#### [Task to carry out]
Retyping each entry exactly is the whole task.

[Data items]
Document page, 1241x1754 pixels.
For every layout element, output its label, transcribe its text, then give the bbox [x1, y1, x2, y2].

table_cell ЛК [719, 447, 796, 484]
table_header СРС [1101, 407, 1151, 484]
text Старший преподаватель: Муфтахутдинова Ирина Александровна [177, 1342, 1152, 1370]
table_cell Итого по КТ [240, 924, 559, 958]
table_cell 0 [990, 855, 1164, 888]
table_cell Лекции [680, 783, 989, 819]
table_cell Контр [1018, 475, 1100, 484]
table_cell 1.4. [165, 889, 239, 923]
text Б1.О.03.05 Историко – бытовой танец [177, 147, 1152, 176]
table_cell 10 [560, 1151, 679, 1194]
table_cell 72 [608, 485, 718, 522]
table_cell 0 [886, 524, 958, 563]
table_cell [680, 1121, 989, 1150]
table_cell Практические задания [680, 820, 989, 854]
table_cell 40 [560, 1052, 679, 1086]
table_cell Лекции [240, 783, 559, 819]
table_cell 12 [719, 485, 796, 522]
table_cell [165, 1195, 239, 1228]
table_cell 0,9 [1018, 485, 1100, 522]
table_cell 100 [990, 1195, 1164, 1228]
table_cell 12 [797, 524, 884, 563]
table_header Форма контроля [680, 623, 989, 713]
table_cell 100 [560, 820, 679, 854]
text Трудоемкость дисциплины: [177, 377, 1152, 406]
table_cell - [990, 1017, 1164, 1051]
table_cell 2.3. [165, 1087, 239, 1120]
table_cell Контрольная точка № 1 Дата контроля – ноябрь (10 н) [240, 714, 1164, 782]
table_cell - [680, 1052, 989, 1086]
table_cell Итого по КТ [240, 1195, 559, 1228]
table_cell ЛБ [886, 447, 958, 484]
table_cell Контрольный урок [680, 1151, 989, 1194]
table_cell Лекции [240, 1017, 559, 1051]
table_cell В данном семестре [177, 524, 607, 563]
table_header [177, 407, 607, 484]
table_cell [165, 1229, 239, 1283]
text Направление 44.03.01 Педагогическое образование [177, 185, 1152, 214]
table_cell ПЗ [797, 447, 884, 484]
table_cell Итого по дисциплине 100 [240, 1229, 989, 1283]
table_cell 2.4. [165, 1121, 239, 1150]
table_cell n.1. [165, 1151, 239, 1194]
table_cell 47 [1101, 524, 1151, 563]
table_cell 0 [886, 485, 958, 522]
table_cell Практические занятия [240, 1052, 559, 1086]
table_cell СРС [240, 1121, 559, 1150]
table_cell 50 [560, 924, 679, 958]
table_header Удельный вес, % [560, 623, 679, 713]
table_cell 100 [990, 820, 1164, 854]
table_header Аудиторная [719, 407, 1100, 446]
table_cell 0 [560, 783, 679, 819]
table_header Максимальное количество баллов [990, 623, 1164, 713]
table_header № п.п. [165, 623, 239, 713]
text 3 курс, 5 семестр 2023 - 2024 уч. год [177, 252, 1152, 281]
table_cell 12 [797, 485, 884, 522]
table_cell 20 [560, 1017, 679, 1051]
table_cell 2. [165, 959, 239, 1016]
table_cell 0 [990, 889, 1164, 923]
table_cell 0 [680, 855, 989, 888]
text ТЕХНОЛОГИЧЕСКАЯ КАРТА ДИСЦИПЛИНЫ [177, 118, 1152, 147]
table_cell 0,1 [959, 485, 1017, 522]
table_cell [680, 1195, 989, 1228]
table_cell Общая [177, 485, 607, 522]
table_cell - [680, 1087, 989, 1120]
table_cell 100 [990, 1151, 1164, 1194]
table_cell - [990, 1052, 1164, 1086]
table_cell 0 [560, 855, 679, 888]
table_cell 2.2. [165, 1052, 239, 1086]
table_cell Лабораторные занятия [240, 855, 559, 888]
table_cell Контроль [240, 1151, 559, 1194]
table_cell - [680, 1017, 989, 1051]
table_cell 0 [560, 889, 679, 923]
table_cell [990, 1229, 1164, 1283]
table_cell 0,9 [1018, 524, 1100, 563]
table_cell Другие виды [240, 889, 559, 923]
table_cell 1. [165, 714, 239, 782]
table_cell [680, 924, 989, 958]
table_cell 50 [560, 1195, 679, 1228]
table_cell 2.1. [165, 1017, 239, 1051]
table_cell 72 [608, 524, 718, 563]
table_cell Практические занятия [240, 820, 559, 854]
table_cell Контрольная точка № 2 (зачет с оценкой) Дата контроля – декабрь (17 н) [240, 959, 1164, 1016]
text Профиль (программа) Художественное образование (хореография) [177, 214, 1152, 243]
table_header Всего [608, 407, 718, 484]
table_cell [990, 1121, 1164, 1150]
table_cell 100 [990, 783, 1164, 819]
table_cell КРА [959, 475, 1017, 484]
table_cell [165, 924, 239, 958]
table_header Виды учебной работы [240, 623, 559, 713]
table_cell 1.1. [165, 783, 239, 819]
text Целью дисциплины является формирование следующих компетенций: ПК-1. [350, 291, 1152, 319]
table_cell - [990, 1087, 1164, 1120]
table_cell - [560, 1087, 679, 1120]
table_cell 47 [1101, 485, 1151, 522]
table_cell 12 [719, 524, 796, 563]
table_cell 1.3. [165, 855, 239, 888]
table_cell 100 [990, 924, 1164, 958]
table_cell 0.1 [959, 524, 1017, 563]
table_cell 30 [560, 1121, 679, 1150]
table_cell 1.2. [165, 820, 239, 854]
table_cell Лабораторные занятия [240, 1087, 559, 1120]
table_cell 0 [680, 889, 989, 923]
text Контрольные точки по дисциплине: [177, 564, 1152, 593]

#### [Answer to this exercise]
Document page, 1241x1754 pixels.
For every layout element, output its label, transcribe its text, then give the bbox [x1, y1, x2, y2].

table_cell ЛК [719, 447, 796, 484]
table_header СРС [1101, 407, 1151, 484]
text Старший преподаватель: Муфтахутдинова Ирина Александровна [177, 1342, 1152, 1370]
table_cell Итого по КТ [240, 924, 559, 958]
table_cell 0 [990, 855, 1164, 888]
table_cell Лекции [680, 783, 989, 819]
table_cell Контр [1018, 475, 1100, 484]
table_cell 1.4. [165, 889, 239, 923]
text Б1.О.03.05 Историко – бытовой танец [177, 147, 1152, 176]
table_cell 10 [560, 1151, 679, 1194]
table_cell 72 [608, 485, 718, 522]
table_cell 0 [886, 524, 958, 563]
table_cell [680, 1121, 989, 1150]
table_cell Практические задания [680, 820, 989, 854]
table_cell 40 [560, 1052, 679, 1086]
table_cell Лекции [240, 783, 559, 819]
table_cell 12 [719, 485, 796, 522]
table_cell [165, 1195, 239, 1228]
table_cell 0,9 [1018, 485, 1100, 522]
table_cell 100 [990, 1195, 1164, 1228]
table_cell 12 [797, 524, 884, 563]
table_header Форма контроля [680, 623, 989, 713]
table_cell 100 [560, 820, 679, 854]
text Трудоемкость дисциплины: [177, 377, 1152, 406]
table_cell - [990, 1017, 1164, 1051]
table_cell 2.3. [165, 1087, 239, 1120]
table_cell Контрольная точка № 1 Дата контроля – ноябрь (10 н) [240, 714, 1164, 782]
table_cell - [680, 1052, 989, 1086]
table_cell Итого по КТ [240, 1195, 559, 1228]
table_cell ЛБ [886, 447, 958, 484]
table_cell Контрольный урок [680, 1151, 989, 1194]
table_cell Лекции [240, 1017, 559, 1051]
table_cell В данном семестре [177, 524, 607, 563]
table_header [177, 407, 607, 484]
table_cell [165, 1229, 239, 1283]
text Направление 44.03.01 Педагогическое образование [177, 185, 1152, 214]
table_cell ПЗ [797, 447, 884, 484]
table_cell Итого по дисциплине 100 [240, 1229, 989, 1283]
table_cell 2.4. [165, 1121, 239, 1150]
table_cell n.1. [165, 1151, 239, 1194]
table_cell 47 [1101, 524, 1151, 563]
table_cell 0 [886, 485, 958, 522]
table_cell Практические занятия [240, 1052, 559, 1086]
table_cell СРС [240, 1121, 559, 1150]
table_cell 50 [560, 924, 679, 958]
table_header Удельный вес, % [560, 623, 679, 713]
table_cell 100 [990, 820, 1164, 854]
table_header Аудиторная [719, 407, 1100, 446]
table_cell 0 [560, 783, 679, 819]
table_header Максимальное количество баллов [990, 623, 1164, 713]
table_header № п.п. [165, 623, 239, 713]
text 3 курс, 5 семестр 2023 - 2024 уч. год [177, 252, 1152, 281]
table_cell 12 [797, 485, 884, 522]
table_cell 20 [560, 1017, 679, 1051]
table_cell 2. [165, 959, 239, 1016]
table_cell 0 [990, 889, 1164, 923]
table_cell 0 [680, 855, 989, 888]
text ТЕХНОЛОГИЧЕСКАЯ КАРТА ДИСЦИПЛИНЫ [177, 118, 1152, 147]
table_cell 0,1 [959, 485, 1017, 522]
table_cell [680, 1195, 989, 1228]
table_cell Общая [177, 485, 607, 522]
table_cell - [680, 1087, 989, 1120]
table_cell 100 [990, 1151, 1164, 1194]
table_cell - [990, 1052, 1164, 1086]
table_cell 0 [560, 855, 679, 888]
table_cell 2.2. [165, 1052, 239, 1086]
table_cell Лабораторные занятия [240, 855, 559, 888]
table_cell Контроль [240, 1151, 559, 1194]
table_cell - [680, 1017, 989, 1051]
table_cell 0 [560, 889, 679, 923]
table_cell [990, 1229, 1164, 1283]
table_cell 0,9 [1018, 524, 1100, 563]
table_cell Другие виды [240, 889, 559, 923]
table_cell 1. [165, 714, 239, 782]
table_cell [680, 924, 989, 958]
table_cell 50 [560, 1195, 679, 1228]
table_cell 2.1. [165, 1017, 239, 1051]
table_cell 72 [608, 524, 718, 563]
table_cell Практические занятия [240, 820, 559, 854]
table_cell Контрольная точка № 2 (зачет с оценкой) Дата контроля – декабрь (17 н) [240, 959, 1164, 1016]
text Профиль (программа) Художественное образование (хореография) [177, 214, 1152, 243]
table_header Всего [608, 407, 718, 484]
table_cell [990, 1121, 1164, 1150]
table_cell 100 [990, 783, 1164, 819]
table_cell КРА [959, 475, 1017, 484]
table_cell [165, 924, 239, 958]
table_header Виды учебной работы [240, 623, 559, 713]
table_cell 1.1. [165, 783, 239, 819]
text Целью дисциплины является формирование следующих компетенций: ПК-1. [350, 291, 1152, 319]
table_cell - [990, 1087, 1164, 1120]
table_cell - [560, 1087, 679, 1120]
table_cell 47 [1101, 485, 1151, 522]
table_cell 12 [719, 524, 796, 563]
table_cell 1.3. [165, 855, 239, 888]
table_cell 100 [990, 924, 1164, 958]
table_cell 0.1 [959, 524, 1017, 563]
table_cell 30 [560, 1121, 679, 1150]
table_cell 1.2. [165, 820, 239, 854]
table_cell Лабораторные занятия [240, 1087, 559, 1120]
table_cell 0 [680, 889, 989, 923]
text Контрольные точки по дисциплине: [177, 564, 1152, 593]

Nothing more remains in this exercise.